In terms of summations of otherwise divergent series (which is what Borel summation and Cesàro summation are about), a decent reference is G.H. Hardy's Divergent Series.
In terms of divergent integrals, you may also be interested in learning about Cauchy principal values, which is related to Hadamard regularisation. (The references in those Wikipedia articles should be good enough; these two concepts are actually quite easily understood.)
Zeta function regularisation has its roots in number theory, which unfortuantely I don't know enough about to comment.

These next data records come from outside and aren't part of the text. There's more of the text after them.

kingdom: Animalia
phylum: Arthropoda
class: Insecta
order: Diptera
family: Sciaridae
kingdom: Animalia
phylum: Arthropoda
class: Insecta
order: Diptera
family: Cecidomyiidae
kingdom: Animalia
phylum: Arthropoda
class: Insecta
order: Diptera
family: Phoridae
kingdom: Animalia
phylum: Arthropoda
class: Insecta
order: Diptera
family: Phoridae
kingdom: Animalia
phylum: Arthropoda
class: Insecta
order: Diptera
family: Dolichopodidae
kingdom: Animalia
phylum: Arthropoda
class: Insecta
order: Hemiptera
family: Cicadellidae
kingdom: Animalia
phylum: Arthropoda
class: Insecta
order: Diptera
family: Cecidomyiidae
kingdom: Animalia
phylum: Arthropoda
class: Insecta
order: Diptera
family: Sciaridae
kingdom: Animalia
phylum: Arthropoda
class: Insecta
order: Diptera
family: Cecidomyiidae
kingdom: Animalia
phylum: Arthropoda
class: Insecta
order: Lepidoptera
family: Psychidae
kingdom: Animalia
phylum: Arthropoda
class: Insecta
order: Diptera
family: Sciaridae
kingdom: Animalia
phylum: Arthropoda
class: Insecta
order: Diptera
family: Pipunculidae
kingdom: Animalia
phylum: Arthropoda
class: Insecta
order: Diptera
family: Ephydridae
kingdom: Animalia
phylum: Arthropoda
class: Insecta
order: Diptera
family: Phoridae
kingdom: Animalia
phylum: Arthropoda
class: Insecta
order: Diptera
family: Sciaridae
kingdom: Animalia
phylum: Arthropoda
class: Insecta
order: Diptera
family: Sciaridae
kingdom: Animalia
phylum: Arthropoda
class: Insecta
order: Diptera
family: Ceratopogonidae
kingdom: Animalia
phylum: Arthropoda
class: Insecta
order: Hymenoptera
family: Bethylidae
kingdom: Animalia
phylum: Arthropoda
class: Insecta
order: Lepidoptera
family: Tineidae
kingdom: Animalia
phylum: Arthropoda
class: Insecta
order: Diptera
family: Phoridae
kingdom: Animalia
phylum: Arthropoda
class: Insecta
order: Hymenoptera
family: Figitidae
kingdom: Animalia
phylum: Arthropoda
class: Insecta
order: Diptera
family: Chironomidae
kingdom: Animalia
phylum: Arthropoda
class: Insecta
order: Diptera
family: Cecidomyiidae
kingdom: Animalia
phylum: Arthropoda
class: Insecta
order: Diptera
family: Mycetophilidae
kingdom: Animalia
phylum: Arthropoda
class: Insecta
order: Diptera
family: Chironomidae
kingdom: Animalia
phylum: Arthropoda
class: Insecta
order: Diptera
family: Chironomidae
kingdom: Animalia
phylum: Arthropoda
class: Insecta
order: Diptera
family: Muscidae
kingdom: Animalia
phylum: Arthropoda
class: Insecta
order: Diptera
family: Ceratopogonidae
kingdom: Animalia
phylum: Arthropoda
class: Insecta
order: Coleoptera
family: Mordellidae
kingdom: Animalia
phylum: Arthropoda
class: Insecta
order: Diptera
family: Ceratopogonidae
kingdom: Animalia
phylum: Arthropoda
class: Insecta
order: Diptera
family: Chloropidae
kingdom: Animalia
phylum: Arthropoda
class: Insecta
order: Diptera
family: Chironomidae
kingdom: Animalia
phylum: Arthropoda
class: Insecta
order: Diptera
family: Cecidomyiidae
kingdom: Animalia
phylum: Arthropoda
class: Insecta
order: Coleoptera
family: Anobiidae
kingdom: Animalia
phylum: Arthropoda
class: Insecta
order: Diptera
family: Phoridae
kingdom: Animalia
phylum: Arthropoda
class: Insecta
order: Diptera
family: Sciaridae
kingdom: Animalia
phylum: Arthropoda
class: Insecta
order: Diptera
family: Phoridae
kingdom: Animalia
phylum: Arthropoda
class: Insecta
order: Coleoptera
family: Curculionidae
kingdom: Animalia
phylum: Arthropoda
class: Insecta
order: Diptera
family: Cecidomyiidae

Heat kernel type regularisation techniques is closely related to the study of partial differential equations and harmonic analysis. It is related to Friedrichs mollifiers (an exposition is available in most introductory texts in generalised functions / distribution theory; and a slightly more advanced text is volume 1 of Hörmander's Analysis of Linear Partial Differential Operator). It can also be interpreted as a Fourier-space cut-off (which in physics terminology is probably called "ultraviolet cutoff" and which can be interpreted in physical space as setting a minimal length scale), so can be described in terms of, say, Littlewood-Paley Theory (another advanced text is Stein's Topics in Harmonic Analysis relating to Littlewood-Paley Theory) or the FBI transform. Unfortunately I don't know many good introduction texts in these areas. But I hope some of these keywords can aid your search.